## Transforming a System of Coupled Constant Coefficient Linear Differential Equations to First Order

\[\ddot{y}-3 \dot{y}+2y+3 \dot{x}-x=0\]

\[\dot{y}=2y+\dot{x}+x=0\]

this is a constant coefficient, linear second order system. Let

\[x=u_1, \: y=u_2, \: \dot{y}=u_3\]

then \[\dot{x}=\dot{u}_1, \: \dot{y}=\dot{u}_2, \: \: \ddot{y}=\dot{u}_3\]

the system becomes\[\dot{u}_3-3u_3+2u_2+\dot{u}_1-u_1 =0 \rightarrow \dot{u}_3=3u_3-2u_2-\dot{u}_1+u_1\]

\[u_3-2u_2+\dot{u}_1+u_1=0 \rightarrow \dot{u}_1=-u_1+2u_2-u_3\]

Substitute the second of these into the first, and the result, together with the second equation, becomes

\[\dot{u}_3=3u_3-2u_2-(u_1+2u_2-u_3)+u_1 =-4u_2+4u_3\]

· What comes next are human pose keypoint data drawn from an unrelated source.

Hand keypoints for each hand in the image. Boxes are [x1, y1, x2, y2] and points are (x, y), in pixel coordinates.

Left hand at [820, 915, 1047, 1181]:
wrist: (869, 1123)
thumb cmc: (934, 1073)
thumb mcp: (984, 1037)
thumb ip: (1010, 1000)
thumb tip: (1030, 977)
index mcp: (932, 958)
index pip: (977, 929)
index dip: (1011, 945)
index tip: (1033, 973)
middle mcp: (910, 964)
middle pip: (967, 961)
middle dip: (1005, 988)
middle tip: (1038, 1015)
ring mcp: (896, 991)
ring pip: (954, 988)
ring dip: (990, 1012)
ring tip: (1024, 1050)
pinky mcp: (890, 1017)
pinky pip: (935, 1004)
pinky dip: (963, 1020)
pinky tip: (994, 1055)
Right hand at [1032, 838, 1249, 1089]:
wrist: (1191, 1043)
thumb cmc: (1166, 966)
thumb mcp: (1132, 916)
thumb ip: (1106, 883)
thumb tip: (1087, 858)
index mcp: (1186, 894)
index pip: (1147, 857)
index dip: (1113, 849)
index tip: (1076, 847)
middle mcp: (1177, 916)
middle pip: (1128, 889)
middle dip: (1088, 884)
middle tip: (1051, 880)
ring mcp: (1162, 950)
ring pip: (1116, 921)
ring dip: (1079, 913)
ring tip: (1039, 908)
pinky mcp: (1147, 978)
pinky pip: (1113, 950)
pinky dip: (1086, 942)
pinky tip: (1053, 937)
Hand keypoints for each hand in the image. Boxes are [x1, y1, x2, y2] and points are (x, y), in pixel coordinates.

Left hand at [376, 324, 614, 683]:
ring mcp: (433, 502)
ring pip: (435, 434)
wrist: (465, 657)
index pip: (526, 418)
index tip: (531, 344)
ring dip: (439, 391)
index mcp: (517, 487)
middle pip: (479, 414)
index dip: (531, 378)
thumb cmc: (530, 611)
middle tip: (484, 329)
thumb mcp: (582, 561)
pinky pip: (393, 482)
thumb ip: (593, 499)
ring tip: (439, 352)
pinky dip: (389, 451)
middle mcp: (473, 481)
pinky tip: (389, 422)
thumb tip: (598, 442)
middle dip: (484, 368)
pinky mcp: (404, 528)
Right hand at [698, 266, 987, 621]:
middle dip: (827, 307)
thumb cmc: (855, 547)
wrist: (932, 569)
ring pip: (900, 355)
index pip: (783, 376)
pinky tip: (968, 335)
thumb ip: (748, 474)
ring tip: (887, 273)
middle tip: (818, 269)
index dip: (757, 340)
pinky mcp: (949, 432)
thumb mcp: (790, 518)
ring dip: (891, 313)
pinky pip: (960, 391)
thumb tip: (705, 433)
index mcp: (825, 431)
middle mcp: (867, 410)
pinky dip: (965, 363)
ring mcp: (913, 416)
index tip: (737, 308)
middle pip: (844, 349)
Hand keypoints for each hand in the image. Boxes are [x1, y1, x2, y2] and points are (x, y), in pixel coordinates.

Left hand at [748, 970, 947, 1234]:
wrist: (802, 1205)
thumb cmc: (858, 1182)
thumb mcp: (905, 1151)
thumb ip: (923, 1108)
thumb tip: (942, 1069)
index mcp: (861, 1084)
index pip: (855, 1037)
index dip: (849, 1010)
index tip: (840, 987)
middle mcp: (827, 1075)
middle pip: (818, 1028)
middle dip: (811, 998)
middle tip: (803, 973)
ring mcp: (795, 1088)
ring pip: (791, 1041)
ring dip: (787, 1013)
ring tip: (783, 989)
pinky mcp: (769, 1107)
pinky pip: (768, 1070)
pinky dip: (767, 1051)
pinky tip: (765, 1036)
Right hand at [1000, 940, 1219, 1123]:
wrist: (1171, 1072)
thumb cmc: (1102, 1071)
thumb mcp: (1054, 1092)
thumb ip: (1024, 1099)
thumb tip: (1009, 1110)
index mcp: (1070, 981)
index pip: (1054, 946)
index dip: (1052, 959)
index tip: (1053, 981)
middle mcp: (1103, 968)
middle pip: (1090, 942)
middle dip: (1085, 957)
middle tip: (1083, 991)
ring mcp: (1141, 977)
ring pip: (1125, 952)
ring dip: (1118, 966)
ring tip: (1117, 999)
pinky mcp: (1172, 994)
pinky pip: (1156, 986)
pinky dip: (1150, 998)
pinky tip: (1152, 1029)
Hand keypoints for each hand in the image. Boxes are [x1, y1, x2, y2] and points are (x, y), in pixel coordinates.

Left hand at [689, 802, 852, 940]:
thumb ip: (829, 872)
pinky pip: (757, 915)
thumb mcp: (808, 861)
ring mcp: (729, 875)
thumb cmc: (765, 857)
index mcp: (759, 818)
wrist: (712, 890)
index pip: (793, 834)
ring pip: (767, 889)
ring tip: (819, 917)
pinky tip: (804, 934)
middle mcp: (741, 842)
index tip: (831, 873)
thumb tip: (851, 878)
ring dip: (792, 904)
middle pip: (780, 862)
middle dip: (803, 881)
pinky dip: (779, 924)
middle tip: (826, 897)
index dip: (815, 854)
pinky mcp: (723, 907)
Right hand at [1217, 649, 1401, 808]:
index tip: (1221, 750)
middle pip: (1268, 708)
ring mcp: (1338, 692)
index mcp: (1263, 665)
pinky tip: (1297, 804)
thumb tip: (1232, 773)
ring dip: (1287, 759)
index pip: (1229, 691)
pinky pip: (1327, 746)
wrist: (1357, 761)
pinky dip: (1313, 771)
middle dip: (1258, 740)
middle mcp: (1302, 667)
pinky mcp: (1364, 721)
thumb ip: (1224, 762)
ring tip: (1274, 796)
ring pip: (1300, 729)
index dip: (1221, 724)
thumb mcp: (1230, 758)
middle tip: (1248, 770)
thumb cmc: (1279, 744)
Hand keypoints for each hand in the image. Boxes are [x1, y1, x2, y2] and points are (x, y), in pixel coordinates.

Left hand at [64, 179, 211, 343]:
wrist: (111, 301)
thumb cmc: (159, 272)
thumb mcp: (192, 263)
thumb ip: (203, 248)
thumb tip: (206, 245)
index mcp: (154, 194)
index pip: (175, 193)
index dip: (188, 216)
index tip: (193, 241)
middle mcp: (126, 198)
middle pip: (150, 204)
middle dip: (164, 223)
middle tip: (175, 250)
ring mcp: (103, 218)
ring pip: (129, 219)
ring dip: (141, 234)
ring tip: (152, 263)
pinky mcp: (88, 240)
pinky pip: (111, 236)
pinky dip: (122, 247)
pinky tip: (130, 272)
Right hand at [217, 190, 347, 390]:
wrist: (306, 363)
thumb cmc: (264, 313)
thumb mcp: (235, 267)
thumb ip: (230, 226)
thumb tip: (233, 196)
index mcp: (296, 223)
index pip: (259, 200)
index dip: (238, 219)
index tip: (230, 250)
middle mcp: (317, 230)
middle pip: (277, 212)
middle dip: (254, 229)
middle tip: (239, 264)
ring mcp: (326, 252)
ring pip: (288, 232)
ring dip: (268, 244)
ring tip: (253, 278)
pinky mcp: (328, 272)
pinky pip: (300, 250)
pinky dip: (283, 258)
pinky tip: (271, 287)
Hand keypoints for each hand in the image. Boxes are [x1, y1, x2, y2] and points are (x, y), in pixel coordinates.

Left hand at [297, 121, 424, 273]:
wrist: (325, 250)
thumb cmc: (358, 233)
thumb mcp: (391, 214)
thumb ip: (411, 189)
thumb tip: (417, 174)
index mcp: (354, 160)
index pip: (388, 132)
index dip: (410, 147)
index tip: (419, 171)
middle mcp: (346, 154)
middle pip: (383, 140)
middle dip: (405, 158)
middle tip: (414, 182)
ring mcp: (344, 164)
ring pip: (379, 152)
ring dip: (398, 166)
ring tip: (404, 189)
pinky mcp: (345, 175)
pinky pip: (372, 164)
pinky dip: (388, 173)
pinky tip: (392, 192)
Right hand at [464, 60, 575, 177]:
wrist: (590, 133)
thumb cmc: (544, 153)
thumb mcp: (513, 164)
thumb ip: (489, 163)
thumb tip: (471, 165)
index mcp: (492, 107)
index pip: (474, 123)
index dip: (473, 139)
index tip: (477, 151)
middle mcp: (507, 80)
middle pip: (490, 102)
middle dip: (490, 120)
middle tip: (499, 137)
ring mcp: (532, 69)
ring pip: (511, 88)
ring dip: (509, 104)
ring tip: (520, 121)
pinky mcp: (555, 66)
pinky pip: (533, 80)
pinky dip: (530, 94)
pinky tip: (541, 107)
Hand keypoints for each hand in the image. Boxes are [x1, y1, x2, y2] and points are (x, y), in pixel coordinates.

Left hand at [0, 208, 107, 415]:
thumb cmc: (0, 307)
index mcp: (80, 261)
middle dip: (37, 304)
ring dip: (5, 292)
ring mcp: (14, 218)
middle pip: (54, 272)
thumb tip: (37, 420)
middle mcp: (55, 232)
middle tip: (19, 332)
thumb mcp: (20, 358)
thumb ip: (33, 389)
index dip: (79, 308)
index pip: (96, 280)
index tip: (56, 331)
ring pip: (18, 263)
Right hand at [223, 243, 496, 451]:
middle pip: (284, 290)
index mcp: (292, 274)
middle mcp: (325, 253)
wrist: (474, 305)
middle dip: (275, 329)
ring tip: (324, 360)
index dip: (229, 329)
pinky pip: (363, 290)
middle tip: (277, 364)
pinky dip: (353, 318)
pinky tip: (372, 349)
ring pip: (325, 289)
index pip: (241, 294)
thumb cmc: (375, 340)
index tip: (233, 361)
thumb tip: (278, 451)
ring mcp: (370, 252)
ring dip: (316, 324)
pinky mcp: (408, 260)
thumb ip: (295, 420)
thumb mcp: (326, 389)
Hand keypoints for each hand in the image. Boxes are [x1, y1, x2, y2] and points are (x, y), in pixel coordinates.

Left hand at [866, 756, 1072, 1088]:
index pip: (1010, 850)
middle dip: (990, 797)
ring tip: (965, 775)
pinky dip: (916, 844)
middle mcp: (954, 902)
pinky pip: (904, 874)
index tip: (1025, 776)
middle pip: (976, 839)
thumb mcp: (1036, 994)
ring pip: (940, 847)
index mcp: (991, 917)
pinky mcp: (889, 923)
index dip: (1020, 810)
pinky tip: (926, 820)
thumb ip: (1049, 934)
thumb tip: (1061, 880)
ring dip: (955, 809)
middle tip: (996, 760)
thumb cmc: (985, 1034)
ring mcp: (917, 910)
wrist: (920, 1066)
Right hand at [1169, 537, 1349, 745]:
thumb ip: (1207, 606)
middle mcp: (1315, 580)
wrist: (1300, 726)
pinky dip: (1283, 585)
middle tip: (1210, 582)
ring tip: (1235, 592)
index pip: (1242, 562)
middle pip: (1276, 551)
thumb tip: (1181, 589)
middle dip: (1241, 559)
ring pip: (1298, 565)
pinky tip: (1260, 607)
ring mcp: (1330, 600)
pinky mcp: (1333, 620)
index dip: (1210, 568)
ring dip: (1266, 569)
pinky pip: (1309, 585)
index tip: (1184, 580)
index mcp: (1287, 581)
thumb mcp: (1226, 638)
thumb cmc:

\[\dot{u}_1=-u_1+2u_2-u_3\]

\[\dot[U]_2=u_3\]

This is a coupled first order system.

We can write this in matrix form as

\[\begin{pmatrix}\dot{u}_1\\ \dot{u}_2\\ \dot{u}_3\end{pmatrix}= \left( \begin{array}{ccc} -1 & 2 & -1 \\ 0 & 0 & 1 \\ 0 & -4 & 4 \end{array} \right) \begin{pmatrix}u_1\\u_2\\u_3 \end{pmatrix}\]